Dê seguimento ao texto sobre a Suprema Corte americana e a democracia, escrevendo a partir da última frase dele.

▶ [Trecho do texto]
-=-=-=-=-

Não deu outra. Aqui pelos trópicos, a turma resolveu dar lições à Suprema Corte. De uma jornalista, li que a Corte havia “falhado” em proteger a democracia americana. De outro, escutei que o Brasil estaria muito à frente dos EUA e que aqui, sim, sabemos como “proteger a democracia”. Achei engraçado. Talvez nossos militantes quisessem que a Suprema Corte americana não só atropelasse a Constituição, mandando banir Trump, mas também criasse algum “inquérito”. E a partir daí passasse a banir blogueiros, bloquear parlamentares e impedir que o Google e o Facebook apresentassem sua opinião sobre algum projeto em discussão no Congresso. Fazendo tudo isso, quem sabe os EUA se tornariam uma grande democracia, como a brasileira. Quem sabe.

-=-=-=-=-

▶ [Conjunto de dados]
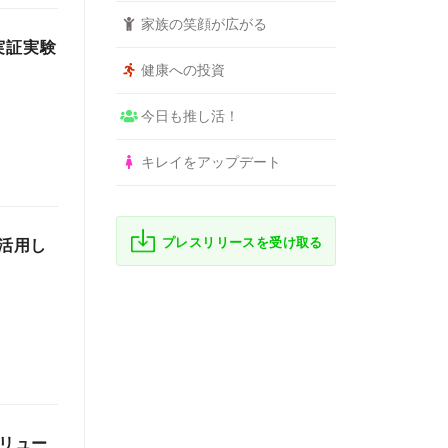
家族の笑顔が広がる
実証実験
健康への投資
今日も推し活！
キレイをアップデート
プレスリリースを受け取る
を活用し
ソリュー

-=-=-=-=-

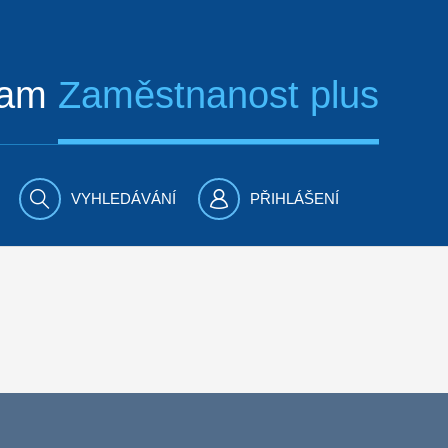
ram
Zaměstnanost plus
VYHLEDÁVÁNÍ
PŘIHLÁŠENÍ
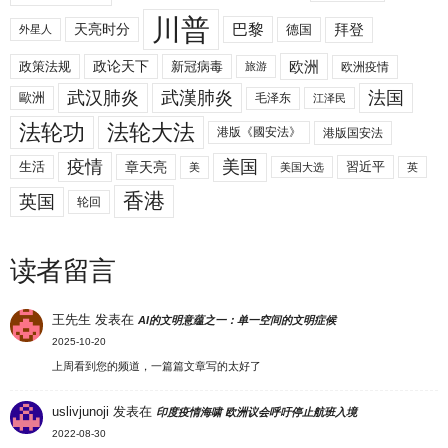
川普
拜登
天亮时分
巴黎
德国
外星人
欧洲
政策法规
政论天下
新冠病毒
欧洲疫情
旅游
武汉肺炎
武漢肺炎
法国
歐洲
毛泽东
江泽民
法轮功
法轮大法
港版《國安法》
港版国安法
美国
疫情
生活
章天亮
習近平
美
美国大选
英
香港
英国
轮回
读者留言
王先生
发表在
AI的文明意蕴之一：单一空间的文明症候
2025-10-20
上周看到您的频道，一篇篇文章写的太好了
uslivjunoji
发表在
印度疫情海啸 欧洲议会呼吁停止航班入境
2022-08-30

-=-=-=-=-

▶ [Resposta abaixo]
Há dois aspectos interessantes aí. O primeiro é institucional. O fato de que a regra do jogo não deve variar segundo as preferências de quem ocupa, de maneira transitória, o poder. Juízes liberais devem apoiar posições que ao cabo favoreçam um candidato conservador, se é isso que a Constituição determina. E vice-­versa. O problema é que essa distinção entre a posição dos atores no jogo e a universalidade da regra é o que a democracia liberal tem de mais complexo. É o que faz as pessoas aceitarem uma derrota. Ou, ainda, saberem que não devem censurar um filme, por mais “suspeito” que lhes pareça. Que torna alguém capaz de reconhecer virtudes do outro lado e entender que, entre vitórias e derrotas, todos ganhamos com a preservação do jogo. Não vamos “corrigir” as pessoas. Ou reencontrar uma razoabilidade que nunca existiu nas democracias. Podemos apelar ao bom senso, alertar sobre o risco das “mentes autoritárias”, mas há um gigantesco ecossistema digital que pressiona na direção inversa. Os “homens não são anjos”, escreveu Madison, e é por isso que precisamos de boas instituições. Vai aí a melhor aposta. Instituições que prestigiem o direito “ordinário”, na expressão do ministro Marco Aurélio, e que não reinventem a Constituição a cada nova confusão política. Talvez seja essa a lição da Suprema Corte americana, à qual valeria prestar atenção.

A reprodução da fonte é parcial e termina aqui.